- [PROBLEMS]:
1: In the Python functions tutorial, condense the paragraph beginning "From above, creating functions in Python" into a short bulleted list that keeps its main facts.
2: In the Python functions tutorial, reproduce the part that begins at the words "Since you have" and stops after "riseToPower(9,0)", switching "default value" to "preset value".

- [TEXT EXTRACT]:
--------------------------------------------------

We build functions to make the code more readable. Functions, plus the data structures and control of execution capabilities you saw before, will give you the basic tools you need to develop programs.

A function is a three-step process: Input, Transformation, Output. For example, if you need to convert a numeric value from Fahrenheit into Celsius , the input is the value in Fahrenheit, the transformation is the formula, and the output the result of the formula (a value in Celsius).

In [1]:
def converterToCelsius(valueInFarenheit): #input
    #transformation
    resultInCelsius= (valueInFarenheit-32)*5/9
    #output
    return resultInCelsius

From above, creating functions in Python requires the use of **def** followed by the name of the function; the function arguments continue between parenthesis. The process comes after the _colon_, notice that _identation_ is needed. The command **return** serves to give the output. For Python, there is a new function available:

In [2]:
converterToCelsius(100)

37.77777777777778

<a id='beginning'></a>
This session will be organized on the following topics:

1. [Input components.](#part1) 
2. [Output organization.](#part2) 
3. Applying functions
    + [to simple structures.](#part3) 
    + [to composite structures.](#part4) 



____

<a id='part1'></a>

## The function input
We control the amount of input in a function:

In [3]:
# this function requires TWO inputs:
def XsumY(valueX,valueY):
    ###
    resultSum=valueX+valueY
    ###
    return resultSum

The code above receives two values and outputs their sum. You can see how it works this way:

In [4]:
XsumY(3,10)

13

The next function uses two inputs and one of them has a *default* value:

In [8]:
def riseToPower(base,exponent=2): # two argument names!!!， with a exponent default equals to 2
    ###
    result=1
    if exponent > 0:
        for times in range(1,exponent+1): # use 'exponent + 1'...!
            result=result*base
    ###
    return(result)

Since you have a default value in the input arguments, you decide if you give that input or not. Let’s see how it works:

In [10]:
riseToPower(9)

81

In [11]:
riseToPower(9,3)

729

In [12]:
riseToPower(9,0)

1

In [13]:
# for sure you can use the arguments name:
riseToPower(base=9,exponent=0)

1

In [14]:
# using arguments names does not require order:
riseToPower(exponent=0,base=9)

1

### Homework:  

Change the above function to create the function **riseToPowerPlus**, which gives a good answer even when the power is negative.

____

In [56]:
def riseToPowerPlus(base,exponent): # two argument names
    ###
    result=1
    if exponent > 0:
        for times in range(1,exponent+1): # use 'exponent + 1'...!

--------------------------------------------------

Data extracted from a collection
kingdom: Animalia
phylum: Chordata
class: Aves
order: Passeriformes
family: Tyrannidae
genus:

--------------------------------------------------

- [RESPONSES TO THE TASKS]:
1:
- A Python function is created with **def** followed by the function's name.
- The function's arguments go between parentheses.
- The process comes after the colon and must be indented.
- The **return** command gives the output.
- Once defined, the function becomes available in Python.

2:
Since you have a preset value in the input arguments, you decide if you give that input or not. Let’s see how it works:

In [10]:
riseToPower(9)

81

In [11]:
riseToPower(9,3)

729

In [12]:
riseToPower(9,0)